== RECORDS PROVIDED

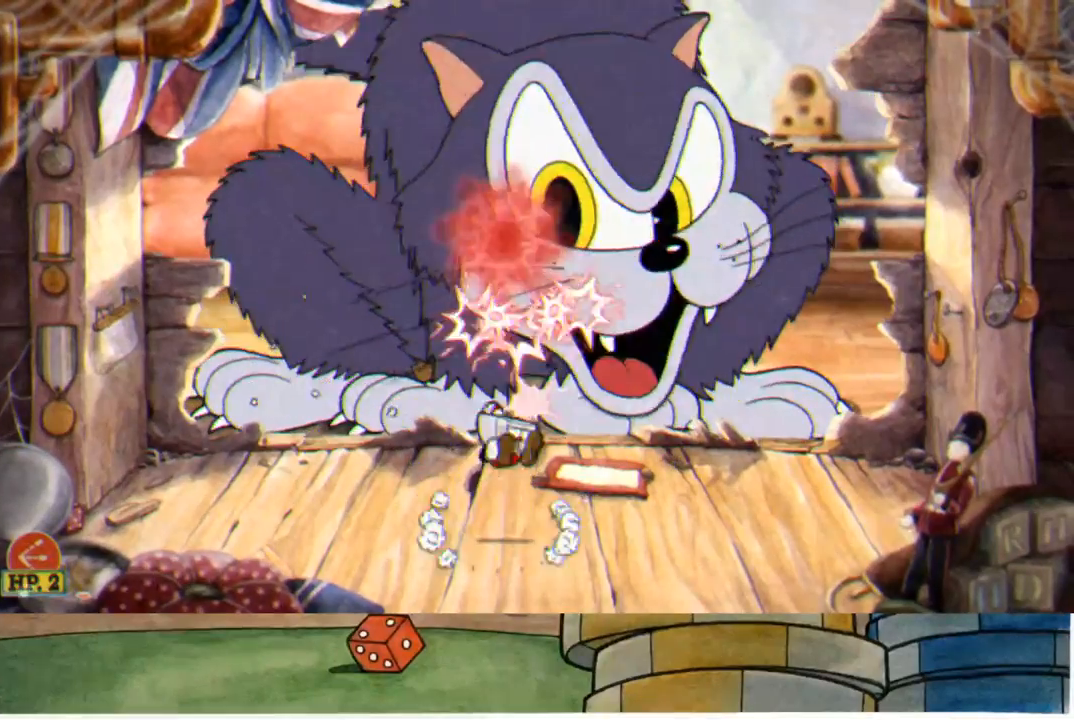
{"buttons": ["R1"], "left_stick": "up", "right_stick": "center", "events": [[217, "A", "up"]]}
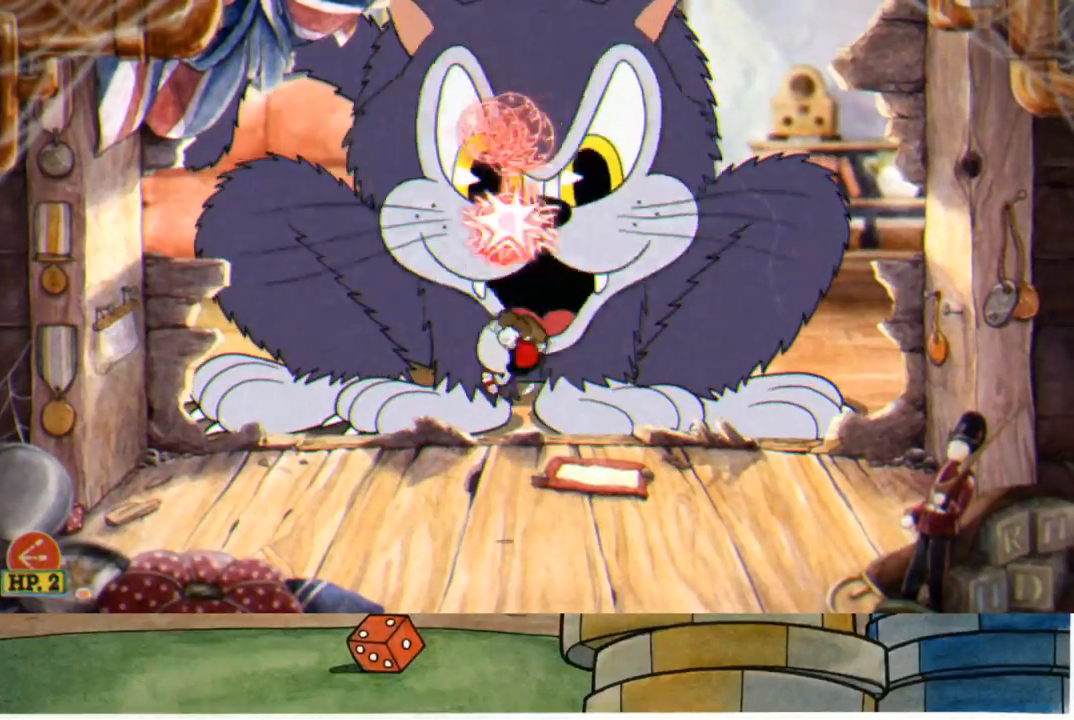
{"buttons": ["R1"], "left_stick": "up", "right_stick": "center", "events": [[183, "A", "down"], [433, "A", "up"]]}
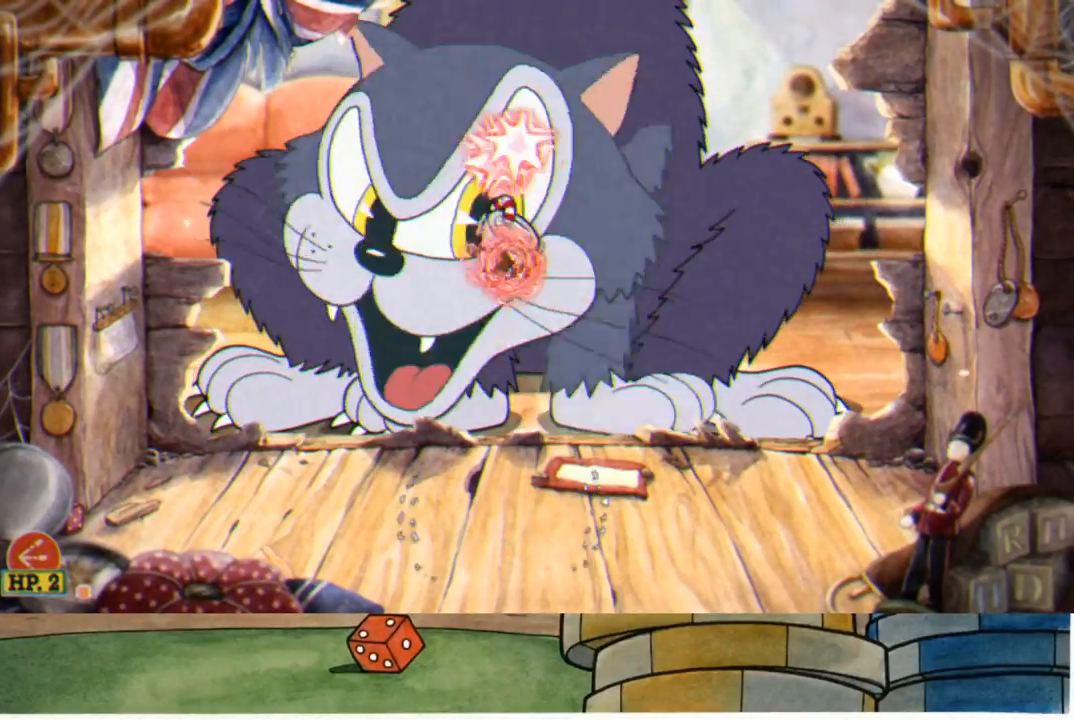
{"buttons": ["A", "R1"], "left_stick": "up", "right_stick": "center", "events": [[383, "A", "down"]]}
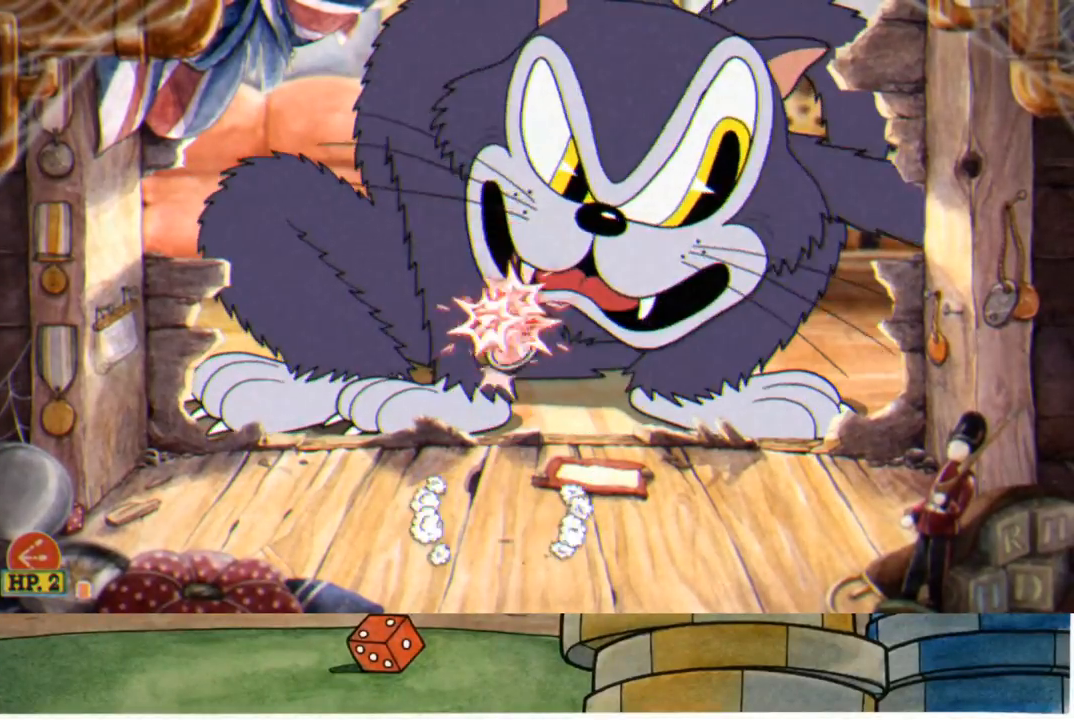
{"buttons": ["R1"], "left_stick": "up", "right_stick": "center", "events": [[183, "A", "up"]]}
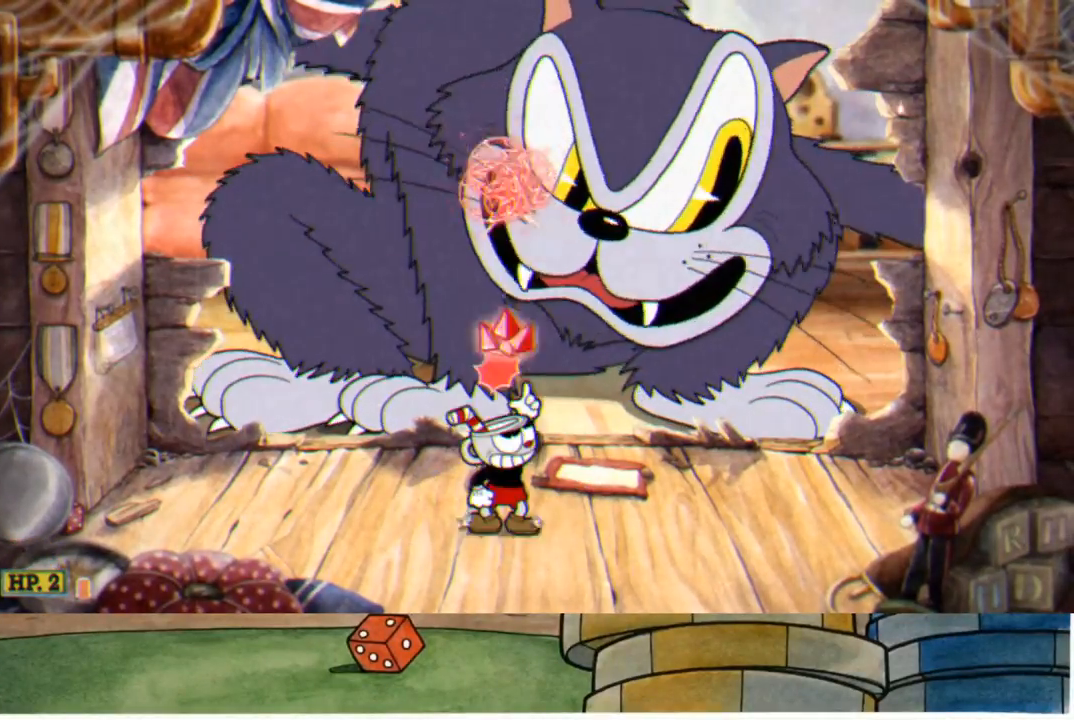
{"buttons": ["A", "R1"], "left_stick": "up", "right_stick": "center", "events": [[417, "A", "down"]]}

====

Every word of the data should be reproduced exactly; please omit any pictures.

◆ TASK RESULT ◆
{"buttons": ["R1"], "left_stick": "up", "right_stick": "center", "events": [[217, "A", "up"]]}
{"buttons": ["R1"], "left_stick": "up", "right_stick": "center", "events": [[183, "A", "down"], [433, "A", "up"]]}
{"buttons": ["A", "R1"], "left_stick": "up", "right_stick": "center", "events": [[383, "A", "down"]]}
{"buttons": ["R1"], "left_stick": "up", "right_stick": "center", "events": [[183, "A", "up"]]}
{"buttons": ["A", "R1"], "left_stick": "up", "right_stick": "center", "events": [[417, "A", "down"]]}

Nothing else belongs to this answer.